> **Задание 1**:
Замените «photo» на «image» в строках листинга от его начала до строки с «0.186688, 0.370784, 0.201309]]» включительно, больше ничего не меняя. Приведите эти строки заново без изображений.

Однако возникает проблема: нравственное требование этих текстов выходит за грань человеческих возможностей. «Иисус, таким образом, не признаваясь открыто, предъявлял человеческому духу требования, какие ни один смертный человек не способен выполнить». Поэтому христианским богословам и проповедникам следует понять трансцендентный характер заповедей Иисуса. «Современные амвоны были бы избавлены от значительной доли сентиментальности, если бы тысячи проповедей, произносимых на эти тексты, содержали хотя бы намек на невозможность подобных этических требований для реального человека в реальных ситуациях».

Нибур настаивает: такие учения касаются исключительно индивидуальной религиозной этики, связанной с «бескорыстием», а также «достоинством и красотой человеческого духа». В сфере социальной и политической жизни людей они не применимы.

И этика Иисуса вообще не касается такой насущной моральной проблемы в жизни любой личности, как проблема установления своего рода перемирия между всевозможными воюющими сторонами. Ей нечего сказать по поводу относительных истин политики и экономики или равновесия сил, существующего и совершенно необходимого даже в самых интимных взаимоотношениях... Эта этика не связана с горизонтальными векторами политической или социальной этики либо с диагоналями, проводимыми этикой индивидуального благоразумия между нравственным идеалом и фактами каждой данной ситуации. У этики Иисуса есть только вертикальное измерение - между волей любящего Бога и волей человека.

Так Нибур сформулировал дилемму, которую он рассматривает в статье «Уместность недостижимого этического идеала». Иисус не проповедовал социальной этики. Собственно говоря, до усвоения христианством стоической этики в нем вообще не было социальной этики. Иисусова этика любви носит трансцендентный характер. Она дает идеал личной чистоты и самоотречения, которого невозможно достигнуть ни в одном историческом сообществе людей. Однако какое отношение в таком случае Иисусова этика имеет к нормативной христианской этике?

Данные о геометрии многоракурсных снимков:

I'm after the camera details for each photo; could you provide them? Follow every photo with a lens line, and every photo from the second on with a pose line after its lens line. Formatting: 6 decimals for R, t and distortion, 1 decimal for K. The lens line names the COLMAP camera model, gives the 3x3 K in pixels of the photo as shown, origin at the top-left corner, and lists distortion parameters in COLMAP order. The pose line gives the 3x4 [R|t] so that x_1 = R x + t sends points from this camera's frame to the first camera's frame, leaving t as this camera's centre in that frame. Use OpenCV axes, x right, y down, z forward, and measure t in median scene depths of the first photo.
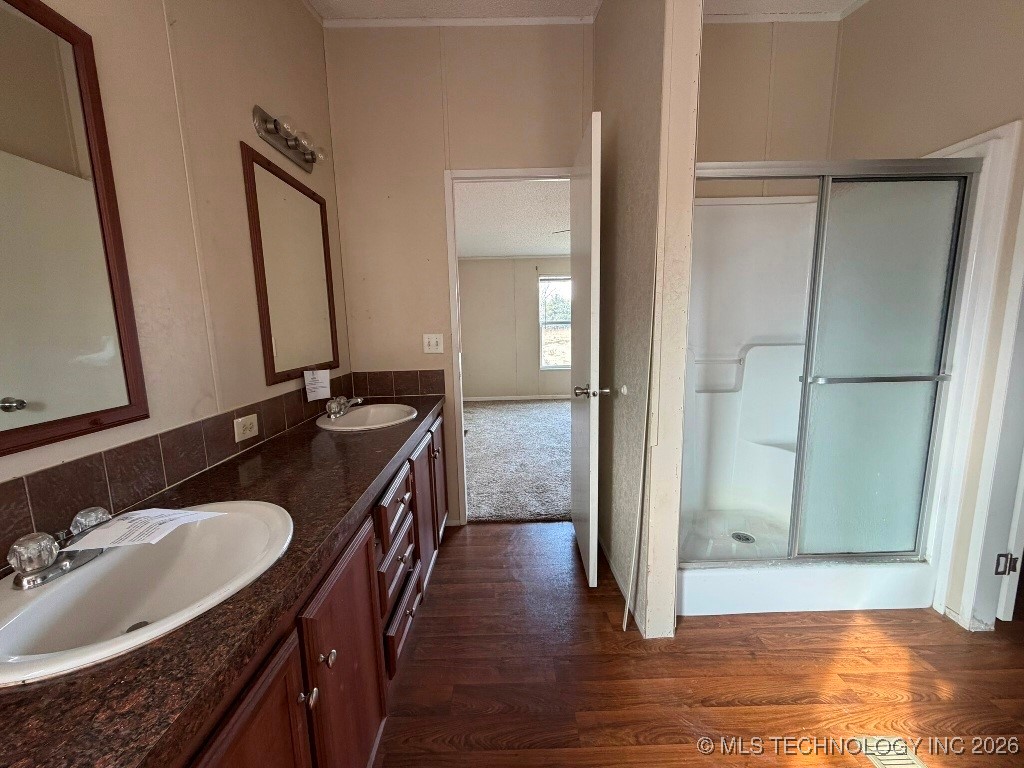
lens RADIAL K [[406.2, 0, 513.7], [0, 406.2, 379.9], [0, 0, 1]] dist [-0.000970, 0.000385]
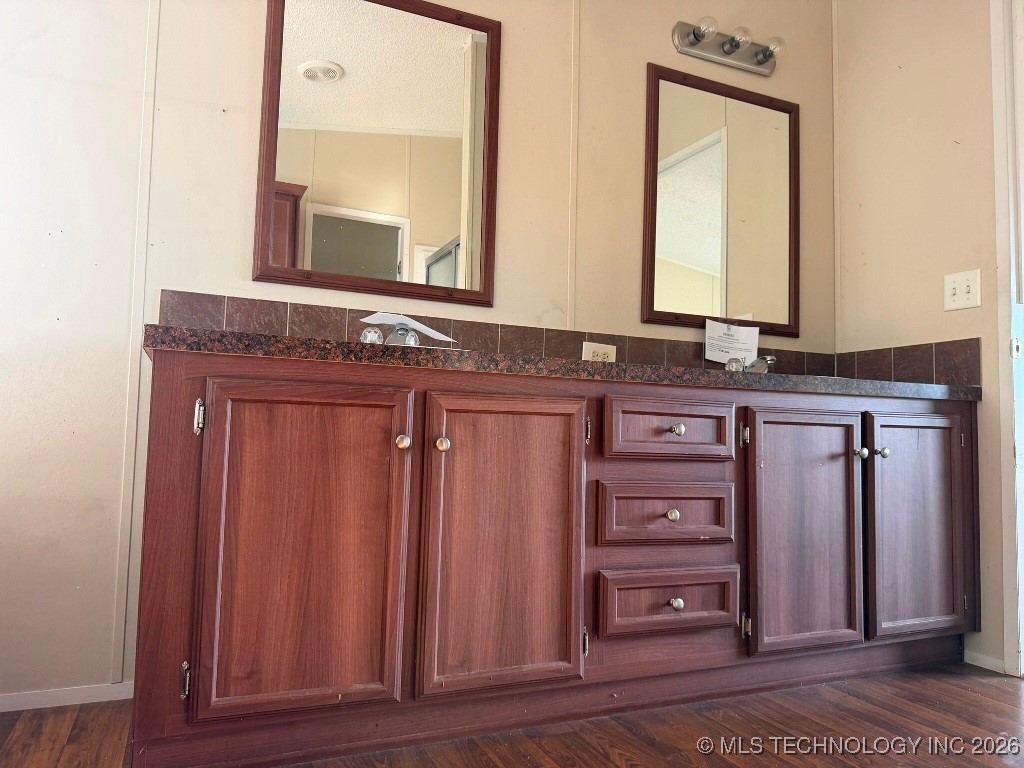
lens RADIAL K [[729.6, 0, 512.6], [0, 729.6, 392.8], [0, 0, 1]] dist [0.012874, -0.021207]
pose [[0.382291, -0.028592, -0.923600, 0.659196], [-0.161823, 0.982003, -0.097381, 0.332098], [0.909762, 0.186688, 0.370784, 0.201309]]
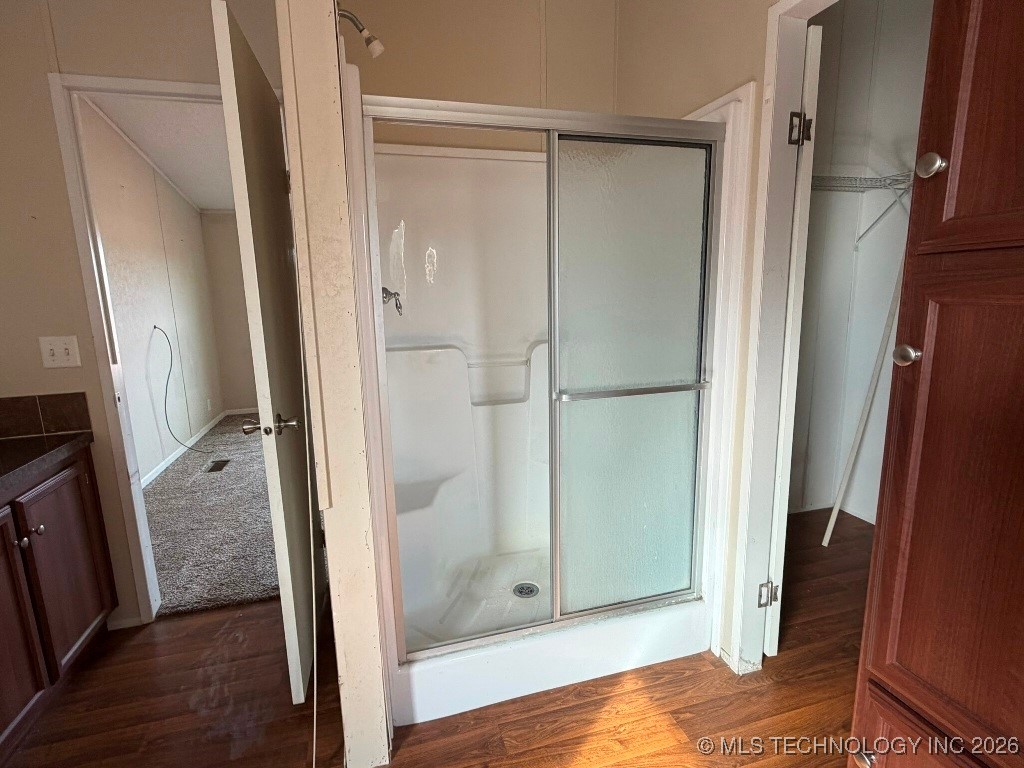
lens RADIAL K [[503.8, 0, 513.8], [0, 503.8, 379.8], [0, 0, 1]] dist [0.001866, -0.000480]
pose [[0.964805, -0.045021, 0.259085, 0.398930], [0.039111, 0.998845, 0.027923, -0.059654], [-0.260042, -0.016807, 0.965451, 0.091460]]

> **Задание 2**:
Какое единственное измерение есть у этики Иисуса, согласно тексту для изучения?

> **Решение 1**:
I'm after the camera details for each image; could you provide them? Follow every image with a lens line, and every image from the second on with a pose line after its lens line. Formatting: 6 decimals for R, t and distortion, 1 decimal for K. The lens line names the COLMAP camera model, gives the 3x3 K in pixels of the image as shown, origin at the top-left corner, and lists distortion parameters in COLMAP order. The pose line gives the 3x4 [R|t] so that x_1 = R x + t sends points from this camera's frame to the first camera's frame, leaving t as this camera's centre in that frame. Use OpenCV axes, x right, y down, z forward, and measure t in median scene depths of the first image.
lens RADIAL K [[406.2, 0, 513.7], [0, 406.2, 379.9], [0, 0, 1]] dist [-0.000970, 0.000385]
lens RADIAL K [[729.6, 0, 512.6], [0, 729.6, 392.8], [0, 0, 1]] dist [0.012874, -0.021207]
pose [[0.382291, -0.028592, -0.923600, 0.659196], [-0.161823, 0.982003, -0.097381, 0.332098], [0.909762, 0.186688, 0.370784, 0.201309]]

> **Решение 2**:
Вертикальное измерение, между волей любящего Бога и волей человека.